Students at the Virtual State Affairs Forum Conference on May 30, 2020.
The last few months have been quite an adjustment for students due to COVID-19. Though the spring is a slow season for Texas YG, students still missed out on the opportunity to participate in weekly club meetings and continue to develop their skills. COVID-19 taught the world that there was a need for virtual programming to help people connect remotely when being in person was not possible. Many different organizations are having to develop virtual programming to meet the needs of a society dealing with a pandemic. Like for many other groups, virtual programming is unchartered territory for Texas YG and no one knew how to proceed with the rest of the spring semester.
However, our officers for the 2020-2021 program year stepped up to the plate and came up with a creative solution. For the months of April and May, the officers led Texas YG’s first weekly virtual club meetings with students. Governor Vivienne Garner and State Affairs Forum Chair Ethan Ong taught a group of about 20 students about State Affairs Forum. Many of the students had no previous experience with State Affairs Forum. “About half of the students were from the Judicial or Legislative branches, and it was amazing to watch them adapt and grow in this new section and in a new setting that is unlike the typical classroom club meetings,” Garner said. The students used Zoom to discuss how to write proposals, potential topics, and the procedures of State Affairs Forum. They also had the opportunity to practice their proposal presentations with each other and have debates with one another.
History was made on May 30, 2020 when Garner and Ong hosted Texas YG’s first virtual mini-conference.

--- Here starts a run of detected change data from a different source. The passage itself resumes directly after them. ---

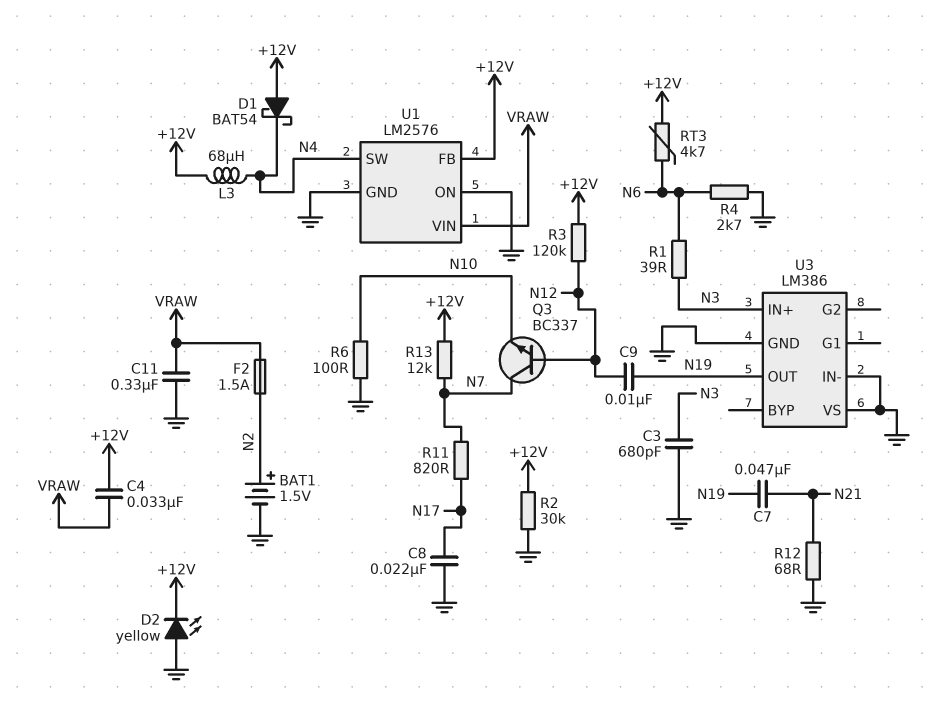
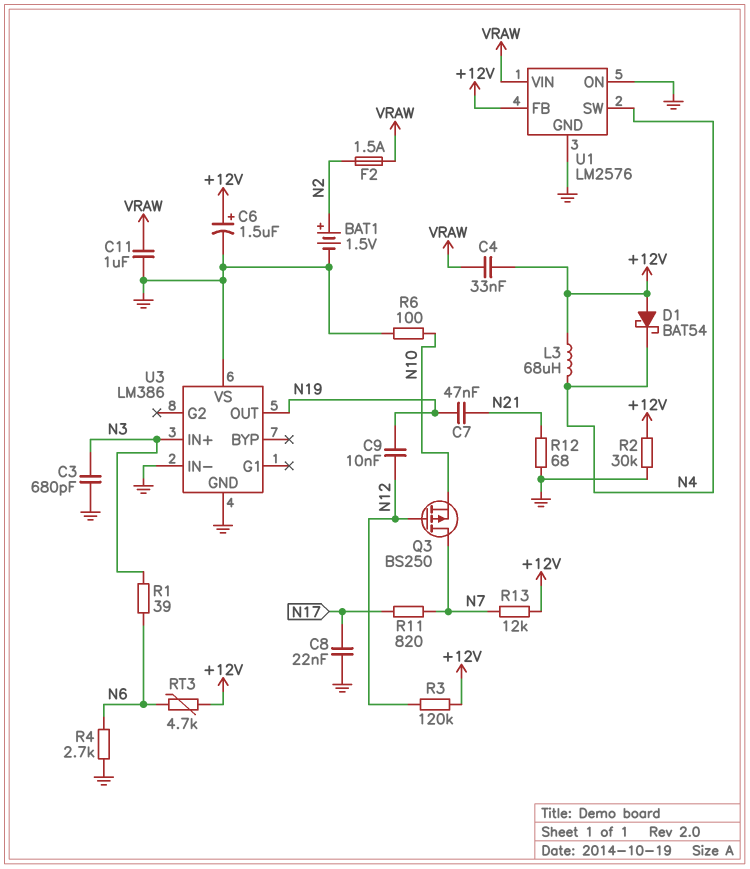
C6: none -> 1.5uF (plus +12V, minus GND)
C11: 330nF (GND, VRAW) -> 1uF (GND, VRAW)
D2: LED yellow (A GND, K +12V) -> none
Q3: NPN BC337 (B N12, C N7, E N10) -> PMOS BS250 (G N12, D N7, S N10)

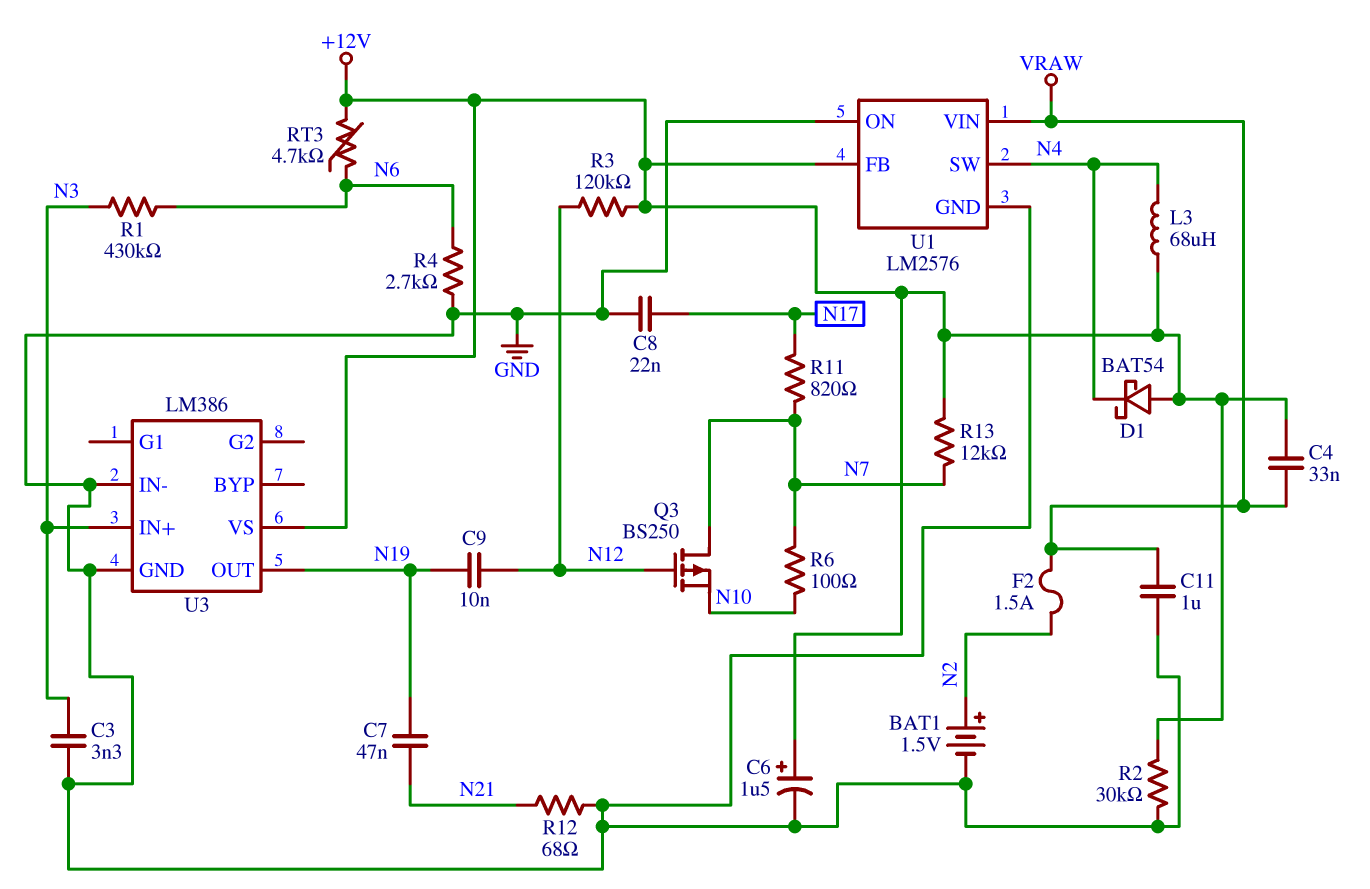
C3: 680pF (GND, N3) -> 3.3nF (GND, N3)
R1: 39 (N3, N6) -> 430k (N3, N6)
R6: 100 (GND, N10) -> 100 (N7, N10)
U3 pin VS: GND -> +12V

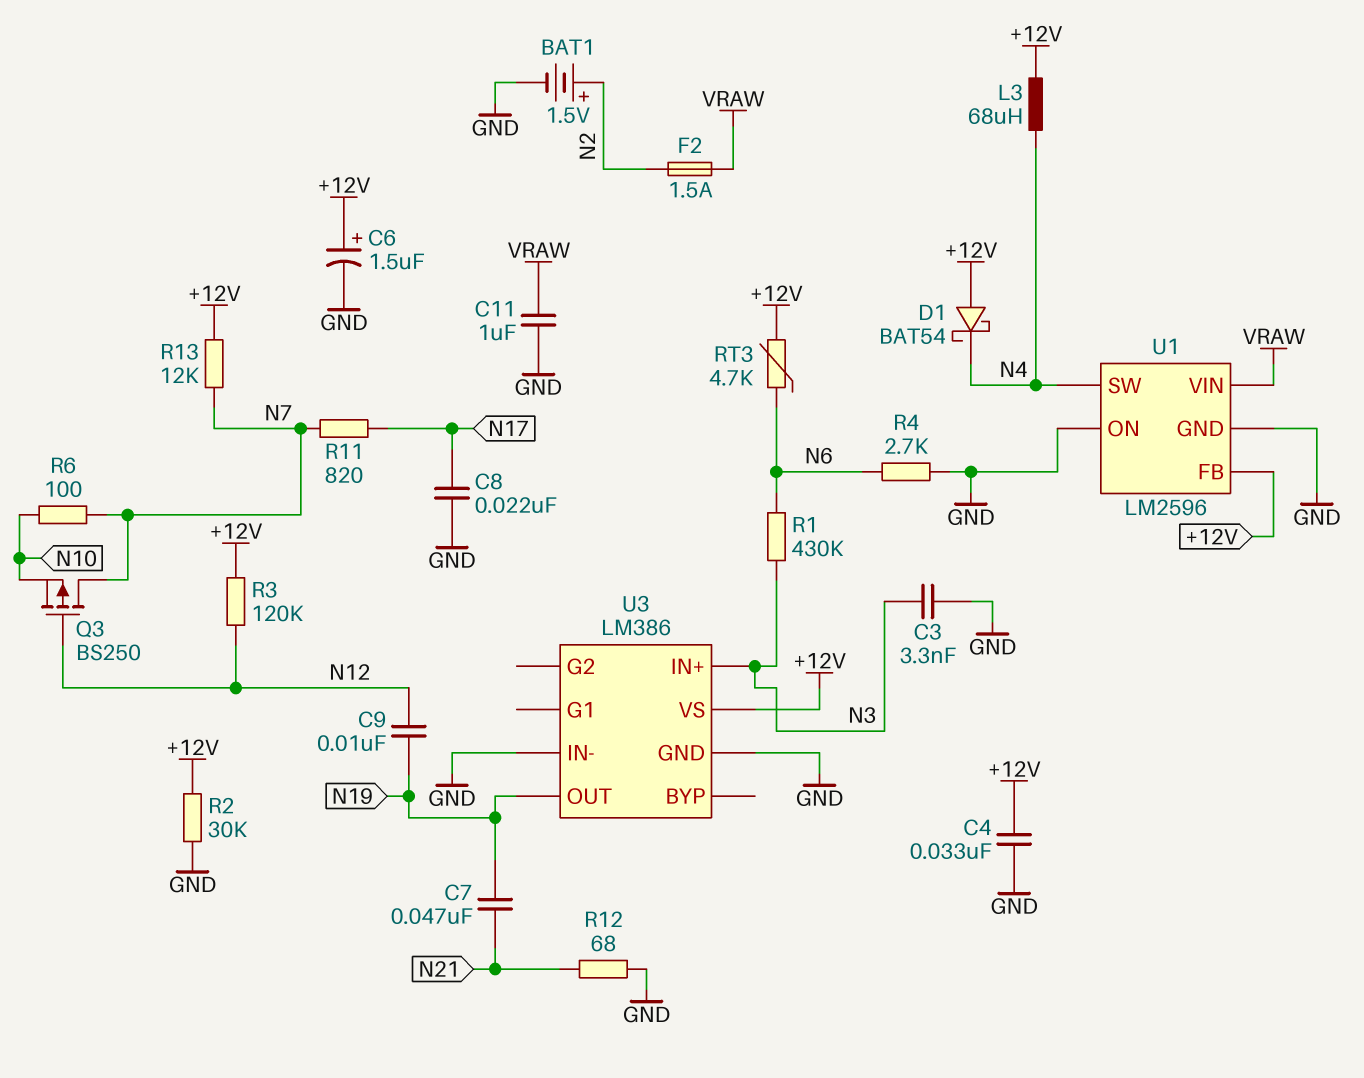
C4: 33nF (+12V, VRAW) -> 33nF (+12V, GND)
U1: LM2576 -> LM2596

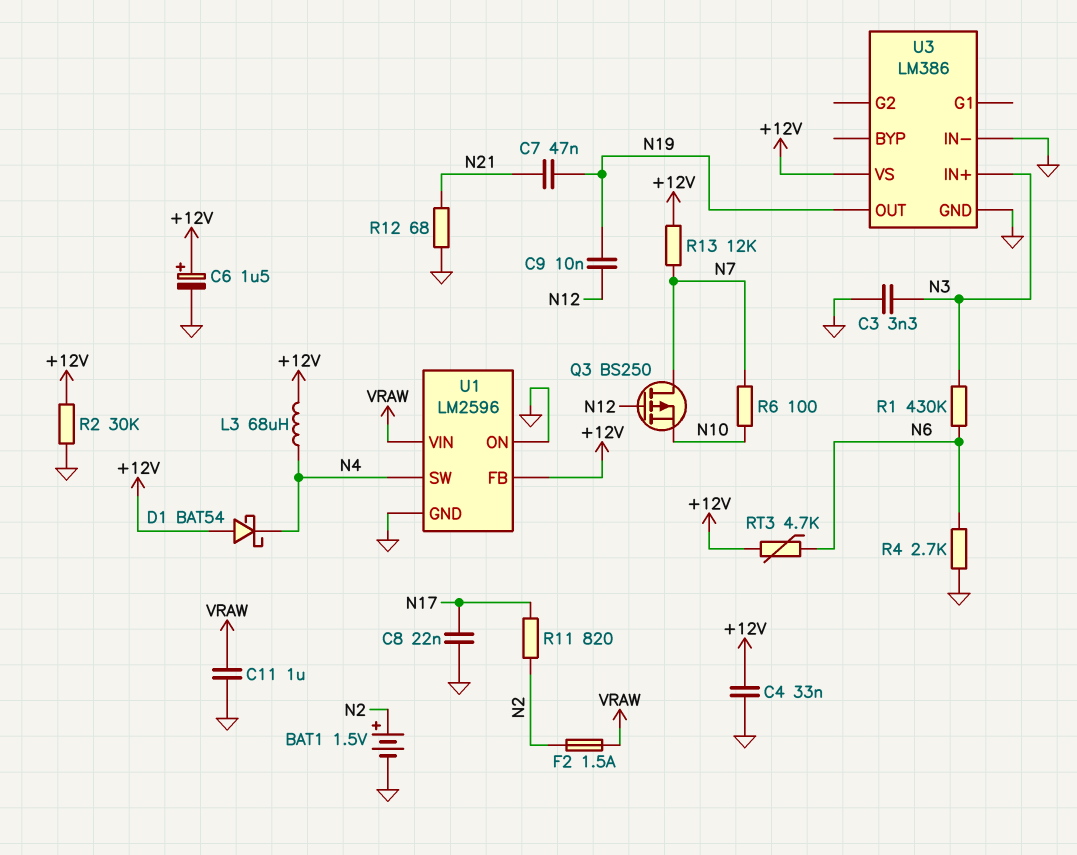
R3: 120k (+12V, N12) -> none
R11: 820 (N7, N17) -> 820 (N2, N17)

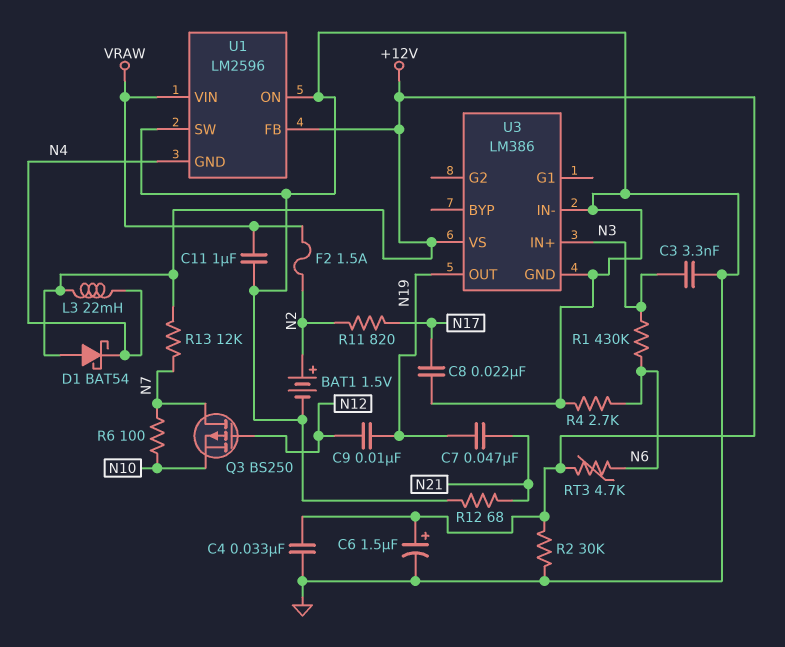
L3: 68uH (+12V, N4) -> 22mH (+12V, N4)
U1 pin GND: GND -> N4
U1 pin SW: N4 -> GND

Ong said, “As many other states were forced to adapt and hold their state conference online, we believed that Texas should follow suit in preparation for 2021. Therefore, these participants paved the way for potential virtual conferences in the future and created the model for Texas YG.” The students came together and formed two committees and discussed a total of 12 proposals. Afterwards, five proposals advanced to the Grand Assembly, chaired by Ong. The other officers volunteered their time and assisted Garner and Ong with the conference. Our judicial officers (Attorney General Jerrell Moody, Chief Justice Alexis Boehmer, and County Court Judge Alyssa Mills) stepped in and served as chairs for our committees. In addition, Print Editor-in-Chief Adriana Contreras also assisted with the conference and designed the cover of the proposal book. In response to the collaboration and assistance from the other officers, Garner said, “We all worked together to figure out the best way to design and hold the conference and in the end, it was an amazing success.”

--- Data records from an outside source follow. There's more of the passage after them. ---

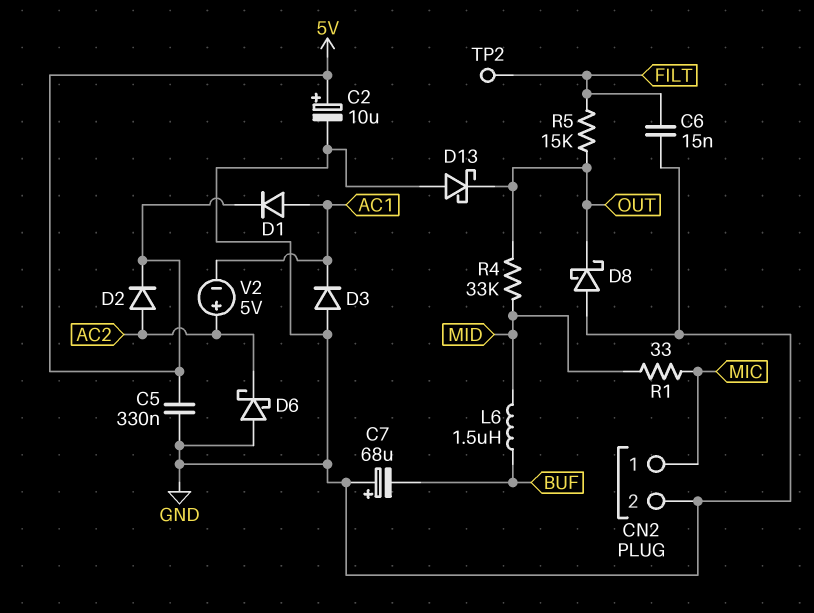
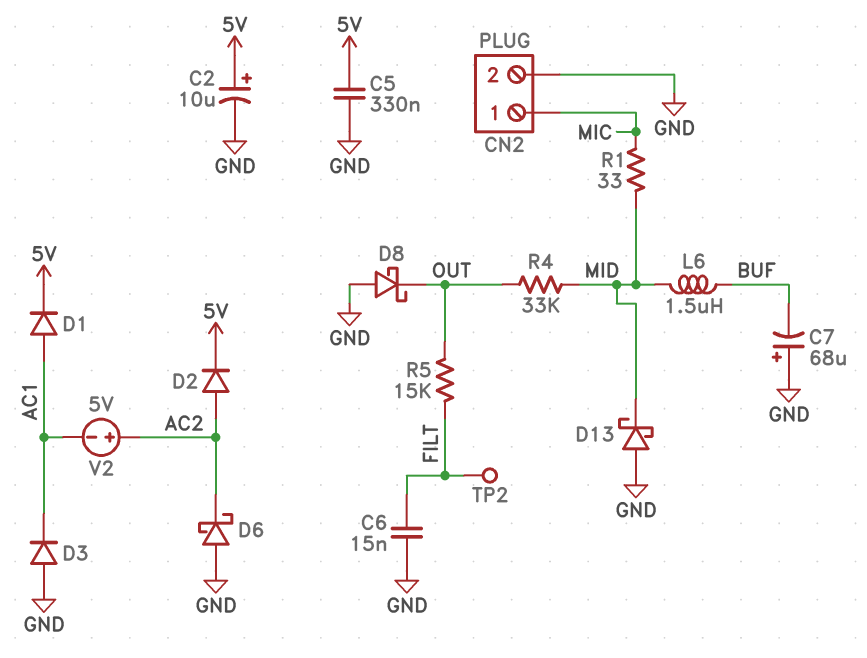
D13: schottky (A GND, K OUT) -> schottky (A GND, K MID)

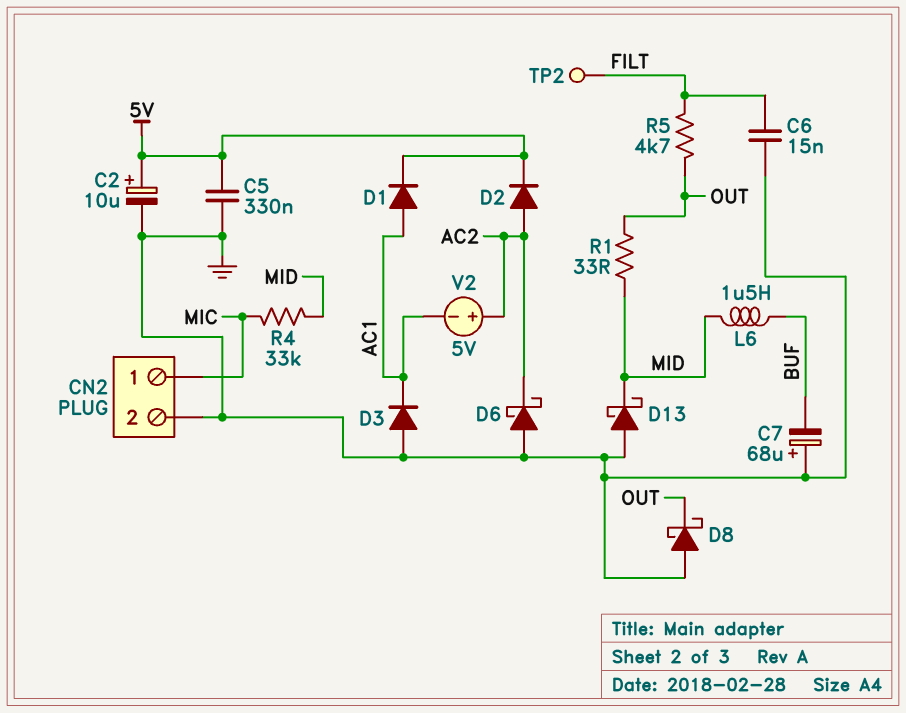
R1: 33 (MIC, MID) -> 33 (MID, OUT)
R4: 33k (MID, OUT) -> 33k (MIC, MID)
R5: 15k (FILT, OUT) -> 4.7k (FILT, OUT)

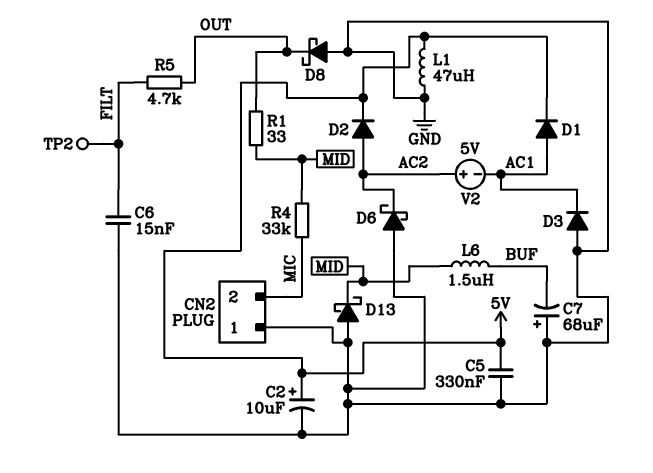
CN2 pin 1: MIC -> GND
CN2 pin 2: GND -> MIC
L1: none -> 47uH (5V, GND)

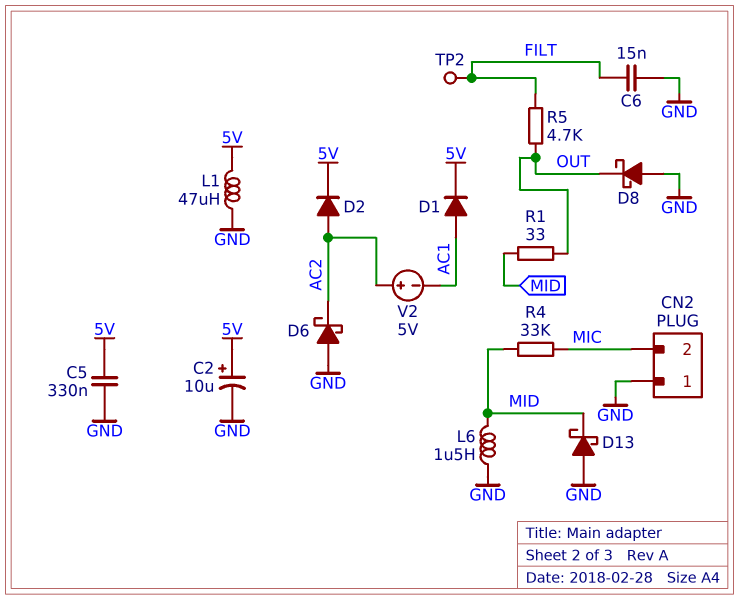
C7: 68uF (plus GND, minus BUF) -> none
D3: diode (A GND, K AC1) -> none
L6: 1.5uH (BUF, MID) -> 1.5uH (GND, MID)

Ong reported that the experience was a success and appreciated the opportunity to test out electronic evaluations. “As the State Affairs Forum Chair, I have made it one of my goals to transition from a paper-based proposal evaluation to an online evaluation form,” he said. “Therefore, this conference was an amazing time to be able to implement and test this new online system that I had drafted. And while there were a few obstacles that came up, I now know how to improve and make the system more effective for the State Conference in 2021, regardless if it is online or in person.” Overall, the entire virtual experience was a success and received praises from the participants. In fact, multiple students requested at the end of the conference that this event becomes a yearly tradition because they enjoyed it so much. Texas YG will for sure be happening this next year, though the format may look different compared to what we are used to. If virtual platforms need to be incorporated more for club meetings and conferences, the experience that students had in April and May taught us that not only is virtual Texas YG possible, but it is just as engaging and fun as in-person participation.